_What to work on_. Nothing but a verbatim copy of the data, minus the images, should be returned.

_Stored data entries_.

· · · ·

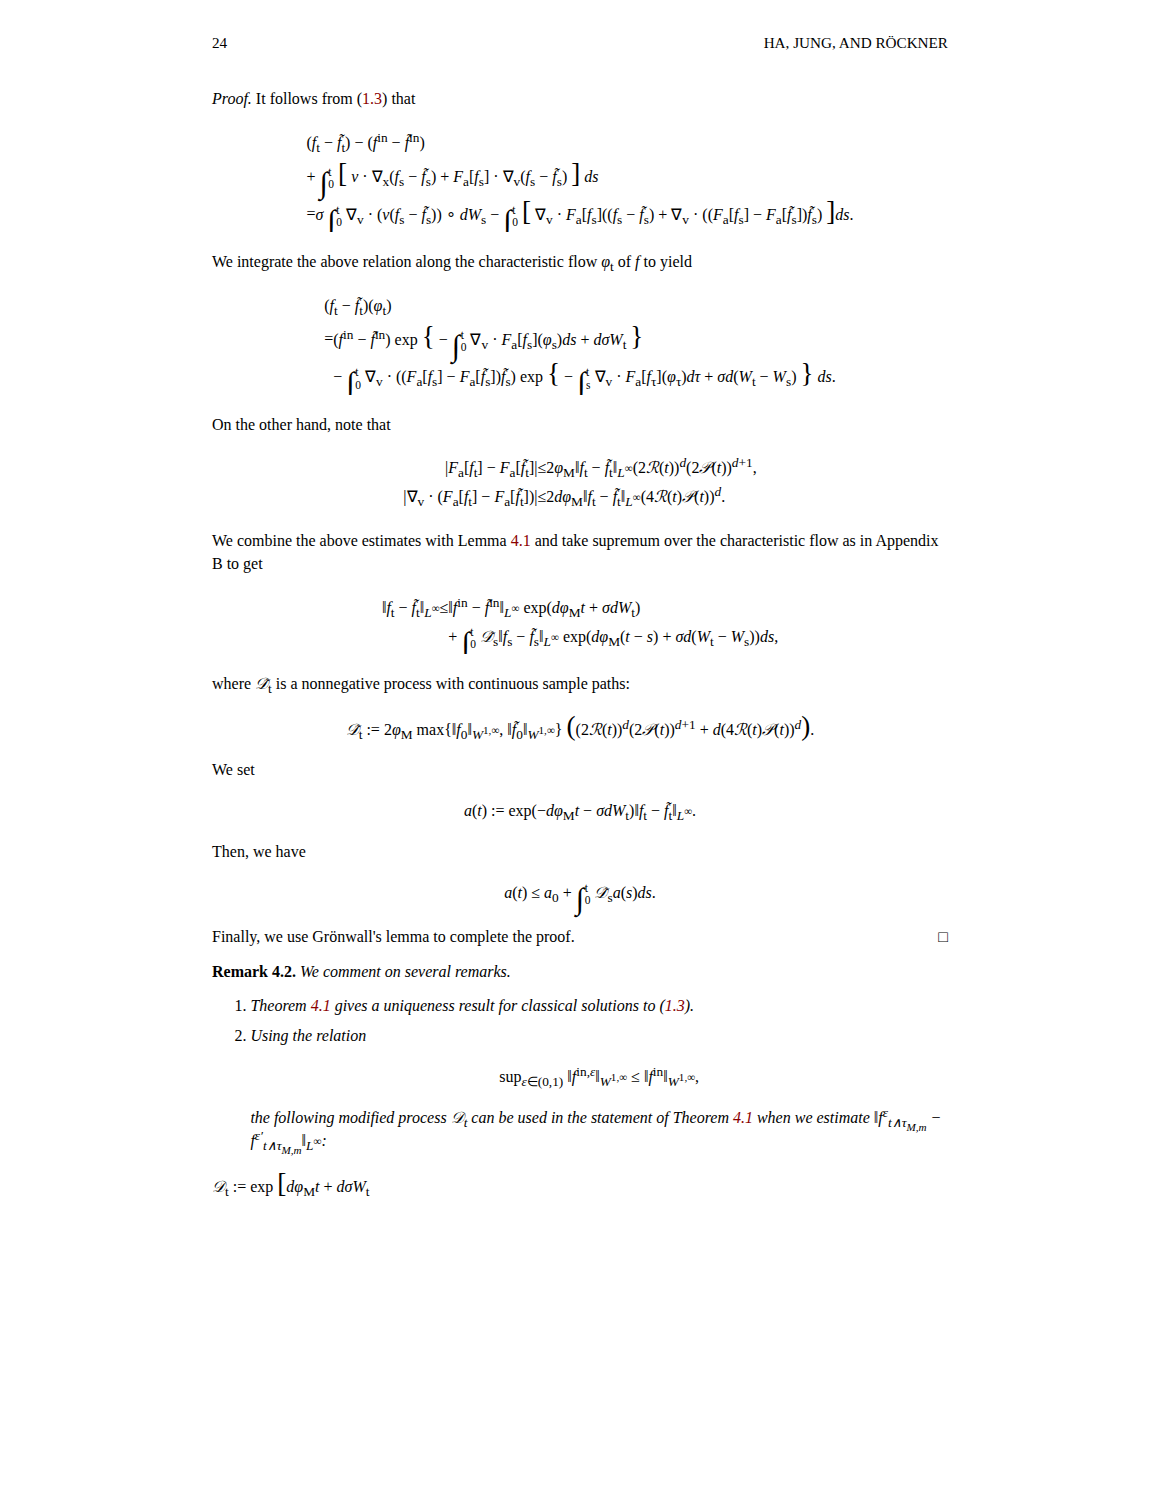24 HA, JUNG, AND RÖCKNER
Proof. It follows from (1.3) that
| ( f t − f̃ t ) − ( f in − f̃ in ) |
| + ∫ t 0 [ v · ∇ x ( f s − f̃ s ) + F a [ f s ] · ∇ v ( f s − f̃ s ) ] ds |
| = | σ ∫ t 0 ∇ v · ( v ( f s − f̃ s )) ∘ dW s − ∫ t 0 [ ∇ v · F a [ f s ](( f s − f̃ s ) + ∇ v · (( F a [ f s ] − F a [ f̃ s ]) f̃ s ) ] ds . |
We integrate the above relation along the characteristic flow φt of f to yield
| ( f t − f̃ t )( φ t ) |
| = | ( f in − f̃ in ) exp { − ∫ t 0 ∇ v · F a [ f s ]( φ s ) ds + dσW t } |
| | − ∫ t 0 ∇ v · (( F a [ f s ] − F a [ f̃ s ]) f̃ s ) exp { − ∫ t s ∇ v · F a [ f τ ]( φ τ ) dτ + σd ( W t − W s ) } ds . |
On the other hand, note that
| / F a [ f t ] − F a [ f̃ t ]/ | ≤ | 2 φ M ‖ f t − f̃ t ‖ L ∞ (2 ℛ ( t )) d (2 𝒫 ( t )) d +1 , |
| /∇ v · ( F a [ f t ] − F a [ f̃ t ])/ | ≤ | 2 dφ M ‖ f t − f̃ t ‖ L ∞ (4 ℛ ( t ) 𝒫 ( t )) d . |
We combine the above estimates with Lemma 4.1 and take supremum over the characteristic flow as in Appendix B to get
| ‖ f t − f̃ t ‖ L ∞ | ≤ | ‖ f in − f̃ in ‖ L ∞ exp( dφ M t + σdW t ) |
| | | + ∫ t 0 𝒟̃ s ‖ f s − f̃ s ‖ L ∞ exp( dφ M ( t − s ) + σd ( W t − W s )) ds , |
where 𝒟̃t is a nonnegative process with continuous sample paths:
𝒟̃t := 2φM max{‖f0‖W1,∞, ‖f̃0‖W1,∞} ((2ℛ(t))d(2𝒫(t))d+1 + d(4ℛ(t)𝒫(t))d).
We set
a(t) := exp(−dφMt − σdWt)‖ft − f̃t‖L∞.
Then, we have
a(t) ≤ a0 + ∫t
0 𝒟̃sa(s)ds.
Finally, we use Grönwall's lemma to complete the proof. □
Remark 4.2. We comment on several remarks.
Theorem 4.1 gives a uniqueness result for classical solutions to (1.3).
Using the relation
supε∈(0,1) ‖fin,ε‖W1,∞ ≤ ‖fin‖W1,∞,
the following modified process 𝒟t can be used in the statement of Theorem 4.1 when we estimate ‖fεt∧τM,m − fε′t∧τM,m‖L∞:
𝒟t := exp [dφMt + dσWt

· · · ·

_Result of this exercise_.
24 HA, JUNG, AND RÖCKNER
Proof. It follows from (1.3) that
| ( f t − f̃ t ) − ( f in − f̃ in ) |
| + ∫ t 0 [ v · ∇ x ( f s − f̃ s ) + F a [ f s ] · ∇ v ( f s − f̃ s ) ] ds |
| = | σ ∫ t 0 ∇ v · ( v ( f s − f̃ s )) ∘ dW s − ∫ t 0 [ ∇ v · F a [ f s ](( f s − f̃ s ) + ∇ v · (( F a [ f s ] − F a [ f̃ s ]) f̃ s ) ] ds . |
We integrate the above relation along the characteristic flow φt of f to yield
| ( f t − f̃ t )( φ t ) |
| = | ( f in − f̃ in ) exp { − ∫ t 0 ∇ v · F a [ f s ]( φ s ) ds + dσW t } |
| | − ∫ t 0 ∇ v · (( F a [ f s ] − F a [ f̃ s ]) f̃ s ) exp { − ∫ t s ∇ v · F a [ f τ ]( φ τ ) dτ + σd ( W t − W s ) } ds . |
On the other hand, note that
| / F a [ f t ] − F a [ f̃ t ]/ | ≤ | 2 φ M ‖ f t − f̃ t ‖ L ∞ (2 ℛ ( t )) d (2 𝒫 ( t )) d +1 , |
| /∇ v · ( F a [ f t ] − F a [ f̃ t ])/ | ≤ | 2 dφ M ‖ f t − f̃ t ‖ L ∞ (4 ℛ ( t ) 𝒫 ( t )) d . |
We combine the above estimates with Lemma 4.1 and take supremum over the characteristic flow as in Appendix B to get
| ‖ f t − f̃ t ‖ L ∞ | ≤ | ‖ f in − f̃ in ‖ L ∞ exp( dφ M t + σdW t ) |
| | | + ∫ t 0 𝒟̃ s ‖ f s − f̃ s ‖ L ∞ exp( dφ M ( t − s ) + σd ( W t − W s )) ds , |
where 𝒟̃t is a nonnegative process with continuous sample paths:
𝒟̃t := 2φM max{‖f0‖W1,∞, ‖f̃0‖W1,∞} ((2ℛ(t))d(2𝒫(t))d+1 + d(4ℛ(t)𝒫(t))d).
We set
a(t) := exp(−dφMt − σdWt)‖ft − f̃t‖L∞.
Then, we have
a(t) ≤ a0 + ∫t
0 𝒟̃sa(s)ds.
Finally, we use Grönwall's lemma to complete the proof. □
Remark 4.2. We comment on several remarks.
Theorem 4.1 gives a uniqueness result for classical solutions to (1.3).
Using the relation
supε∈(0,1) ‖fin,ε‖W1,∞ ≤ ‖fin‖W1,∞,
the following modified process 𝒟t can be used in the statement of Theorem 4.1 when we estimate ‖fεt∧τM,m − fε′t∧τM,m‖L∞:
𝒟t := exp [dφMt + dσWt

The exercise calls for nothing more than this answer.